The manpower side of the demographic shift is also manageable, if there's enough foresight. The problem is productivity, or economic output per hour worked. We can't easily make our bus drivers cover more kilometres per hour, but we can, for example, buy StatsCan better computers so that workers there can crunch more numbers per hour.
Capital investment to spur productivity has grown with pathetic slowness in Canada, but governments are trying to give employers incentive in this direction. Last March's federal budget, for example, accelerated capital cost allowances to speed investment. The stronger dollar should make equipment imports cheaper. More steps are possible, too.
Other aspects of the manpower problem can also be tackled. It becomes more urgent than ever that every capable young person get all the education possible, since a skilled workforce is essential to productivity. From computer repairs to geriatric medicine, jobs are more complicated now than ever before. Education and trades training must keep up. Instead of starving the school system, governments should be fertilizing it generously, and fighting hard against the drop-out phenomenon.
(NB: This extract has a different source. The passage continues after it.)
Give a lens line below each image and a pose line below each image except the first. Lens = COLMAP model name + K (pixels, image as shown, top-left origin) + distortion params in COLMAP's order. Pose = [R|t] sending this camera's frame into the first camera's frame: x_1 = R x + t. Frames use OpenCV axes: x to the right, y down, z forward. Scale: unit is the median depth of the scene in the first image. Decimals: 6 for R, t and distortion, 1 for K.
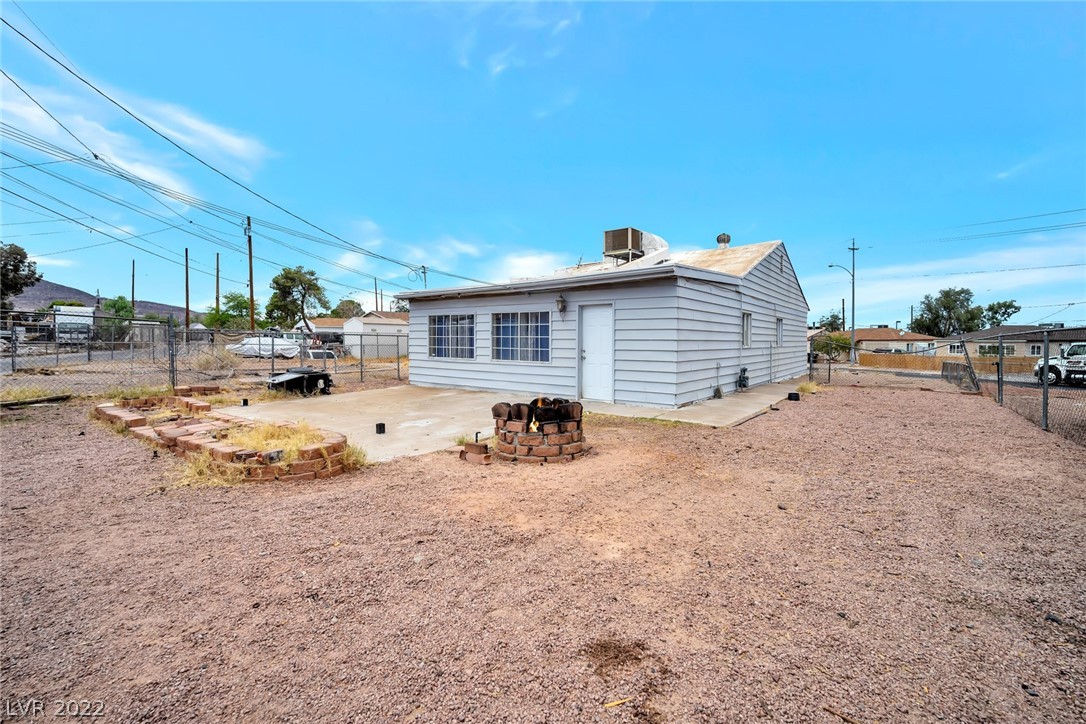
lens RADIAL K [[490.3, 0, 543.0], [0, 490.3, 362.0], [0, 0, 1]] dist [-0.002547, -0.000295]
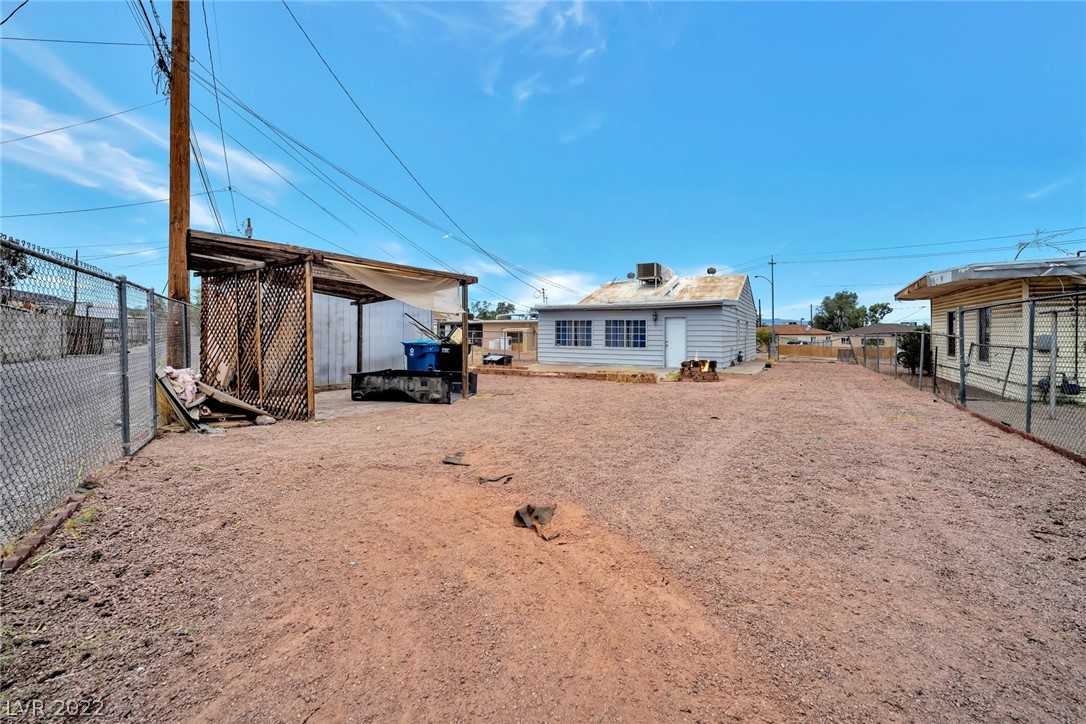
lens RADIAL K [[481.3, 0, 543.0], [0, 481.3, 362.0], [0, 0, 1]] dist [-0.001978, -0.000139]
pose [[0.990494, -0.007230, 0.137367, -0.505007], [0.005195, 0.999872, 0.015162, 0.019938], [-0.137459, -0.014304, 0.990404, -0.601433]]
At the other end of the labour force, many seniors will want to work past 65. Here governments have already started, slowly, to help. Jim Flaherty's federal budget, like Monique Jerome-Forget's Quebec one this spring, promised measures to let people have, to some degree, the best of both worlds: still working, perhaps part-time, while drawing a pension.

We could also do more, as a society, to retain trained and productive people. Every time a newly credentialed doctor or nurse moves to Boston or Phoenix for lower taxes, higher incomes and better conditions, Canada loses not only tax revenue but a medical professional.
Then there's the birth rate. We have often been critical, in this space, of Quebec's costly social programs, but it turns out that Canada's most-generous parental-leave program has recently been matched by a modest increase in the birth rate. The trend, if that's what it proves to be, is new, but the logic is limpid: Canadians have told pollsters clearly that what they really want, when it's time to have kids, is for one parent to be able to remain at home.
Population change presents challenges for society, government, and business. But we can handle this. The baby boom of the 1950s demanded rapid change, too. Pediatricians were in short supply, schools were bursting with 6-year-olds, and suburbs sprawled across the landscape. Society evolved, and government scrambled to keep up.
Now the same process is happening again. As the age structure of the Canadian population changes, governments, and employers, will need to work hard to keep up. But we're a resilient people, with a supple private-sector economy and reasonably responsive governments. And, we like to think, we're accumulating quite a lot of wisdom, too, even if from time to time we're not quite sure where we left our eyeglasses.